Naming variables (particularly in Stata) | Advice to doctoral students

Naming variables (particularly in Stata)

A consistent scheme for naming your variables is very helpful. It makes coming back to a project after it’s been under review for 3 months much easier and is especially valuable when collaborating with someone else. This is one of those points where there are bad practices and good practices, but no "right" practice. More important is consistent project within (ideally across) projects. So, as a starting point for your consideration, here is what I have developed over time, through lots of trial and error. I think this approach make it easy to find variables and understand their provenance.

We're aiming for a balance of quick and easy to type, while being easy to understand. Remember that Stata allows us to use descriptive labels for output, meaning the reader won't ever see our variables name, so don't call a variable, "theYearThatYourParentsEnteredTheCountry". Something like yearParentsEntered is sufficiently descriptive. On the other hand, ype is probably going too far in abbreviation.

Capitalization. My strongest feeling here is to avoid ALLCAPS names. They are hard to read, hard to type, and scream 1990s software. Favor, instead, lower case. Well, actually, what's called "Camel case" by some, since it has "humps" in the middle. For example, workEthic. I find that relatively easy to read and type.

Modified variables. Indications of modifications of variables go at the end. This has several advantages. If we want to describe all versions of the workEthic variable, we can use the command "describe workEthic*". We can also take advantage of auto-complete more easily. Examples to follow include:

workEthicSq. The square of workEthic.
workEthicCu. The cube of workEthic.
workEthicC. The centered version of workEthic
workEthicSt The standardized (mean 0, sd 1) version of workEthic
workEthic and workEthic2. Suppose we have two ways we've measured work ethic. Perhaps the first is based on the average of three variables and the second is based on the average of just two of those variables. Name one of those workEthic and the other workEthic2. A third version would be, of course, worthEthic3. We want to avoid the confusion that results from having multiple versions of a variable with the same name. We don't want to wonder which workEthic was used in a given regression.

Add indicators of modification in the order in which the modifications were made, from left to right. So, workEthic2CSq means we took the second version of workEthic, centered it, and then squared that. workEthic2SqC means we took the second version of workEthic, squared that, and then centered the result (which is a really weird thing to do). workEthic1C and workEthic2C are the results of centering the first and second versions of workEthic, respectively.

yr2000. Stata doesn't allow variables to start with a number. This is most often a problem when raw data has observations labeled by year, e.g, "2000". Renaming by prepending "yr" is helpful when it comes time to reshape the data, as it allows us to refer to the stub "yr". If we just preceded the variable with "y" (as I used to, sigh), then if you have a variable named youngKids, you have to take extra steps to work around it. Very few other variable names start with "yr".

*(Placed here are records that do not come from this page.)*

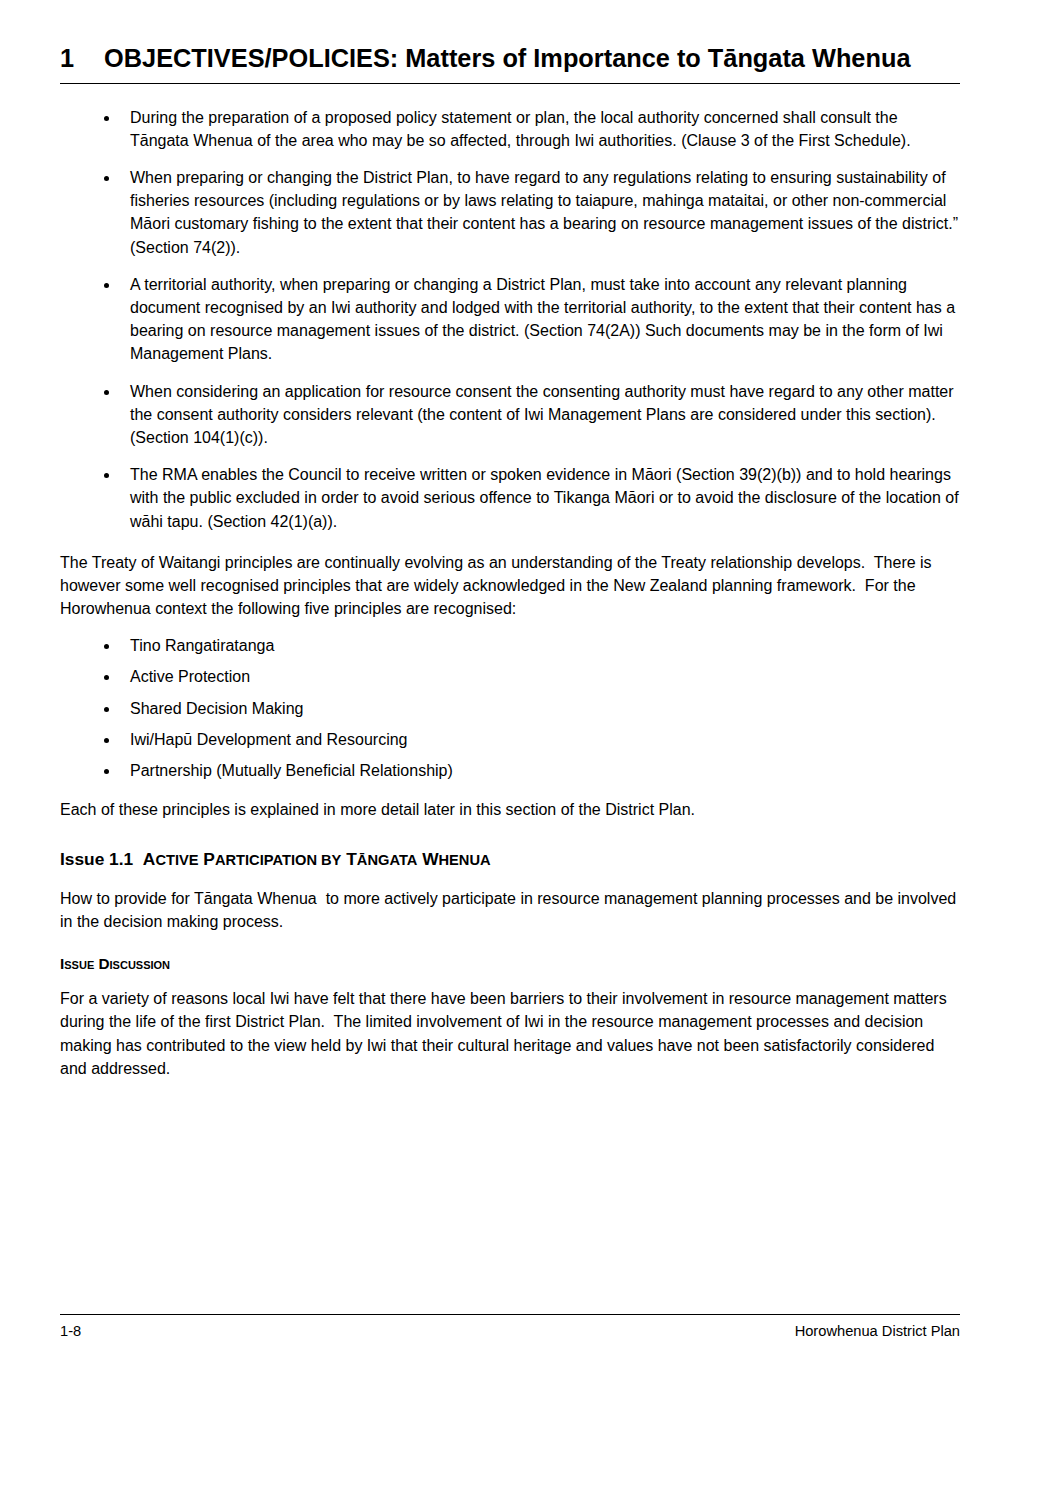1 OBJECTIVES/POLICIES: Matters of Importance to Tāngata Whenua
During the preparation of a proposed policy statement or plan, the local authority concerned shall consult the Tāngata Whenua of the area who may be so affected, through Iwi authorities. (Clause 3 of the First Schedule).
When preparing or changing the District Plan, to have regard to any regulations relating to ensuring sustainability of fisheries resources (including regulations or by laws relating to taiapure, mahinga mataitai, or other non-commercial Māori customary fishing to the extent that their content has a bearing on resource management issues of the district.” (Section 74(2)).
A territorial authority, when preparing or changing a District Plan, must take into account any relevant planning document recognised by an Iwi authority and lodged with the territorial authority, to the extent that their content has a bearing on resource management issues of the district. (Section 74(2A)) Such documents may be in the form of Iwi Management Plans.
When considering an application for resource consent the consenting authority must have regard to any other matter the consent authority considers relevant (the content of Iwi Management Plans are considered under this section). (Section 104(1)(c)).
The RMA enables the Council to receive written or spoken evidence in Māori (Section 39(2)(b)) and to hold hearings with the public excluded in order to avoid serious offence to Tikanga Māori or to avoid the disclosure of the location of wāhi tapu. (Section 42(1)(a)).
The Treaty of Waitangi principles are continually evolving as an understanding of the Treaty relationship develops. There is however some well recognised principles that are widely acknowledged in the New Zealand planning framework. For the Horowhenua context the following five principles are recognised:
Tino Rangatiratanga
Active Protection
Shared Decision Making
Iwi/Hapū Development and Resourcing
Partnership (Mutually Beneficial Relationship)
Each of these principles is explained in more detail later in this section of the District Plan.
Issue 1.1 ACTIVE PARTICIPATION BY TĀNGATA WHENUA
How to provide for Tāngata Whenua to more actively participate in resource management planning processes and be involved in the decision making process.
Issue Discussion
For a variety of reasons local Iwi have felt that there have been barriers to their involvement in resource management matters during the life of the first District Plan. The limited involvement of Iwi in the resource management processes and decision making has contributed to the view held by Iwi that their cultural heritage and values have not been satisfactorily considered and addressed.
1-8 Horowhenua District Plan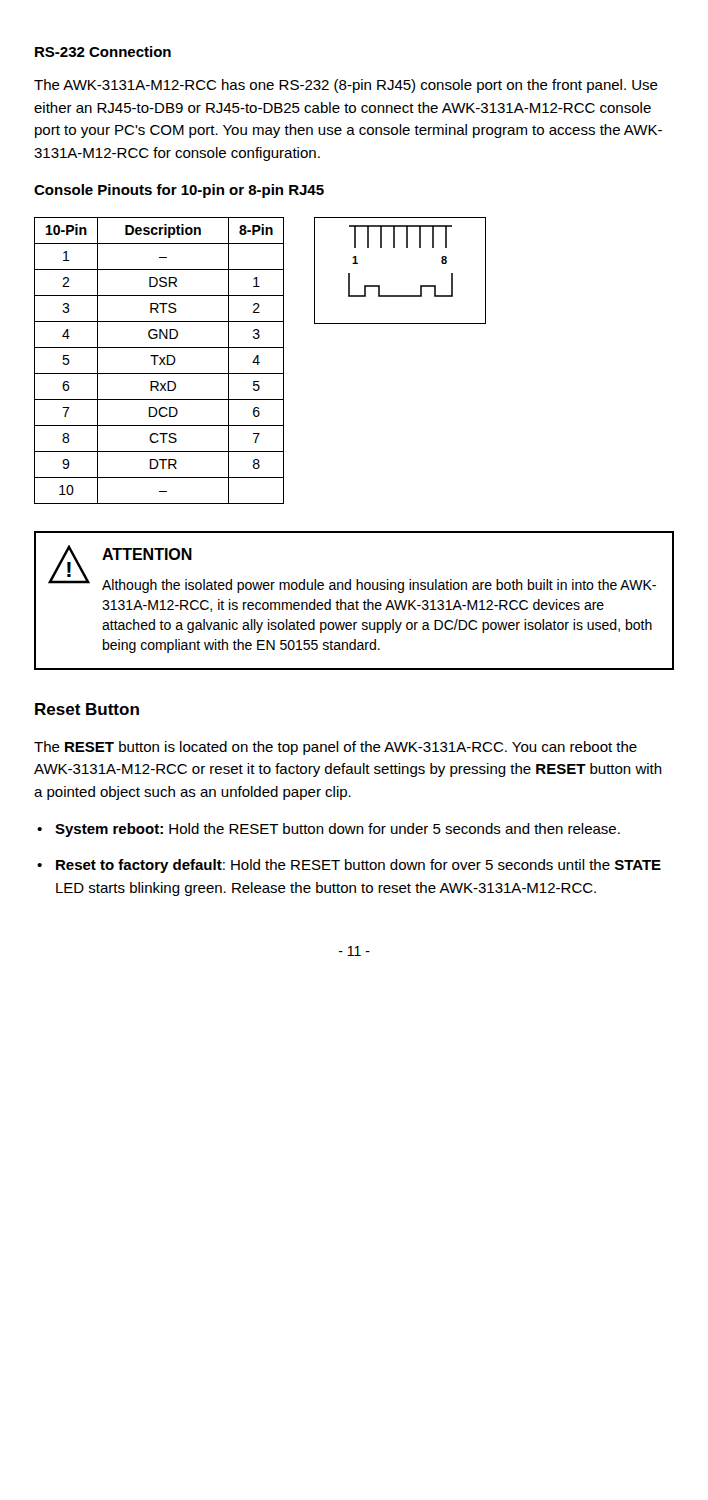RS-232 Connection
The AWK-3131A-M12-RCC has one RS-232 (8-pin RJ45) console port on the front panel. Use either an RJ45-to-DB9 or RJ45-to-DB25 cable to connect the AWK-3131A-M12-RCC console port to your PC's COM port. You may then use a console terminal program to access the AWK-3131A-M12-RCC for console configuration.
Console Pinouts for 10-pin or 8-pin RJ45
| 10-Pin | Description | 8-Pin |
| --- | --- | --- |
| 1 | – | |
| 2 | DSR | 1 |
| 3 | RTS | 2 |
| 4 | GND | 3 |
| 5 | TxD | 4 |
| 6 | RxD | 5 |
| 7 | DCD | 6 |
| 8 | CTS | 7 |
| 9 | DTR | 8 |
| 10 | – | |
1 8
!
ATTENTION
Although the isolated power module and housing insulation are both built in into the AWK-3131A-M12-RCC, it is recommended that the AWK-3131A-M12-RCC devices are attached to a galvanic ally isolated power supply or a DC/DC power isolator is used, both being compliant with the EN 50155 standard.
Reset Button
The RESET button is located on the top panel of the AWK-3131A-RCC. You can reboot the AWK-3131A-M12-RCC or reset it to factory default settings by pressing the RESET button with a pointed object such as an unfolded paper clip.
System reboot: Hold the RESET button down for under 5 seconds and then release.
Reset to factory default: Hold the RESET button down for over 5 seconds until the STATE LED starts blinking green. Release the button to reset the AWK-3131A-M12-RCC.
- 11 -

There are some characters allowed in variable names in programs that don't work well or at all in Stata. These include ampersands, dashes, hashmarks(#), periods, commas, parentheses, question marks, exclamation marks, asterisks, and probably about any other punctuation.

Just FYI, here's why I now avoid several things I used to do. I no longer use underscores, e.g., work_ethic, because they add lots of typing and add length to variable names without adding information or much readability over camelCase. I don't use the number "2" to indicated squared variables, e.g., workEthic_2, because it can be confused with the version of the variable. Lastly, I try to avoid descriptors such as "original", "new", "old", "main", "regular", "alternative", etc., because they aren't easy to standardize and tend to pile up over time. Which came first, workEthicNew or workEthicAlternative? Did workEthicOriginal come as is from the raw data or was it or first attempt at forming the measure? Etc.

You will often get data in which these norms have not been followed. Actually, I've never gotten raw data in which they have all been followed. It's not worth renaming all of the original variables, especially if a lot of them won't be used. My preference would be to add lines to the variable manipulation version of the do file if and when it becomes obvious that we'll use a variable. So, if we're going to use var1 a lot, it's worth doing

clonevar var1 yearPartentsEntered

and subsequently using yearPartentsEntered. If you group those together in the code, it's pretty easy to track down the original origin of any variable.

On the other hand, if you are going to average ten measures called Var1-Var10 to generate the workEthic variable and then just use that, I probably wouldn't bother renaming the original variables either to the camelCased var1 or to the more informative finishJobImportant, lazyPeopleBad, etc. Just not worth it when we can just do egen workEthic=rmean(Var1-Var10).